Çoğu zaman şiirlerde bazı mısralar, cürmünden fazla manalara gelir. Bunun için bir  Arap atasözünde “Mana şairin karnında saklıdır” denir. 
Öyle veya böyle özlü sözler kültürümüze mühim katkıları olmuştur. Zaman içerisinde dilden dile söylenerek mana itibariyle bütün yurt sathında anlaşılır olmuştur. Böylece uzun uzun cümleler sarf ederek sözlü ve yazı metinler vücuda getirmeden; kolayca anlaşılacak şekilde bu sözleri söyleriz. İşin en güzel tarafı da kısa süre sonra kelimeleri tek tek bilmesek bile cümlenin ihtiva ettiği manayı söyleyen de dinleyen de anlar.

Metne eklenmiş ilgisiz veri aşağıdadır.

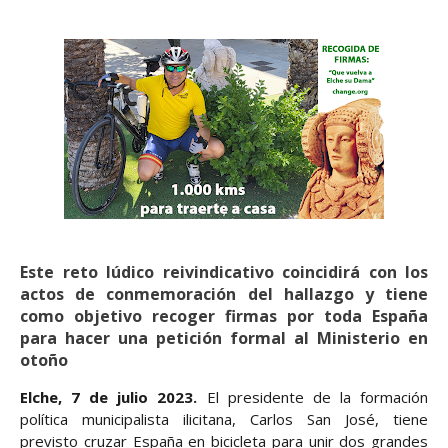
Este reto lúdico reivindicativo coincidirá con los
actos de conmemoración del hallazgo y tiene
como objetivo recoger firmas por toda España
para hacer una petición formal al Ministerio en
otoño
Elche, 7 de julio 2023.
El presidente de la formación
política municipalista ilicitana, Carlos San José, tiene
previsto cruzar España en bicicleta para unir dos grandes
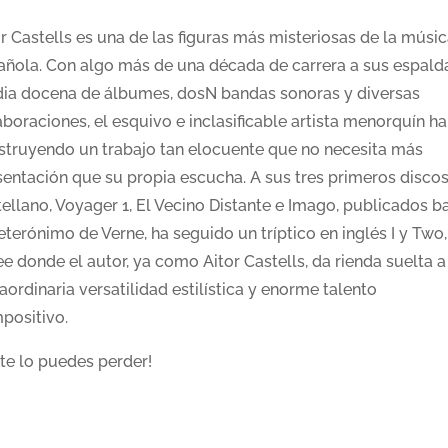
r Castells es una de las figuras más misteriosas de la músi
añola. Con algo más de una década de carrera a sus espald
ia docena de álbumes, dosN bandas sonoras y diversas
boraciones, el esquivo e inclasificable artista menorquín ha
struyendo un trabajo tan elocuente que no necesita más
sentación que su propia escucha. A sus tres primeros discos
ellano, Voyager 1, El Vecino Distante e Imago, publicados b
eterónimo de Verne, ha seguido un tríptico en inglés I y Two,
e donde el autor, ya como Aitor Castells, da rienda suelta a
aordinaria versatilidad estilística y enorme talento
positivo.
 te lo puedes perder!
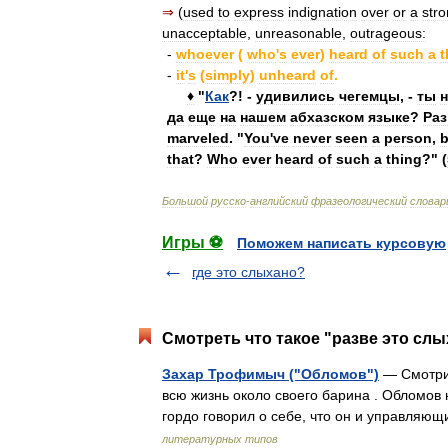
⇒
(
used
to
express
indignation
over
or
a
stro
unacceptable
,
unreasonable
,
outrageous:
-
whoever
(
who
'
s
ever
)
heard
of
such
a
t
-
it
'
s
(
simply
)
unheard
of
.
♦
"
Как
?! -
удивились
чегемцы
, -
ты
н
да
еще
на
нашем
абхазском
языке
?
Раз
marveled
. "
You
'
ve
never
seen
a
person
,
b
that
?
Who
ever
heard
of
such
a
thing
?" (
Большой
русско
-
английский
фразеологический
словар
Игры ⚽
Поможем написать курсовую
где это слыхано?
Смотреть что такое "разве это слы
Захар Трофимыч ("Обломов")
— Смотри
всю жизнь около своего барина . Обломов
гордо говорил о себе, что он и управля
литературных типов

Yazımızın başlığı da öyle. “Kıssatün lâ tentehi.” En kısa manasıyla “Bitmeyen hikâye” demek. Peki, bitmeyen hikâye olur mu? Kastedilen şey hakikaten bir hikâyenin bitmemesi mi, bir meselenin hitama ermemesi mi?
Bunun en iyi cevabını büyük şair Yahya kemal Beyatlı vermiş mısralarında.  Şöyle der Yahya Kemal:
Şeb-i yeldâda uzar fecre kadar kıssa-i aşk 
Tâ ki Mecnûn bitirir nutkunu Leylâ söyler
Türkçeden Türkçeye manası şöyleymiş:
Yılın en uzun gecesinde aşk hikâyesi ta sabaha kadar sürer. Mecnun bitirir nutkunu  Leylâ söyler.
Kısaca bitmek bilmeyen bir hikâye devam eder.
Bitmeyen hikâye veya bitmeyen mevzu... Her ne şekilde olursa olsun menfi veya müspet neticeye varılmayan her konu için söylenmiş en veciz ifadedir “Kıssatün lâ tentehi.”
Ayrıca kelimelerinden de anlaşılacağı gibi bir Arap sözüdür. Ancak zaman içinde bize de geçmiştir. Zaten her kültürden bazı cümleler ve sözler diğer kültürle de geçmemiş mi?
Bitmeyen hikâye…
Konusu mühim bile değil. Bu tercüme bile çok şey anlatıyor.
Bugün de böyle bir şeyler yazalım istedik. Maksadımız köşe de kalmış bazı ifadeleri hatırlayalım istedim. Olur ya gün olur işe yarar.
Fani bir âlem de baki kalan şey olur mu derseniz o başka. Belki ömür biter ama asırlardır devam eden çok kıssalarımız vardır bizim.  Bak Leylâ ile Mecnun'u andık yine.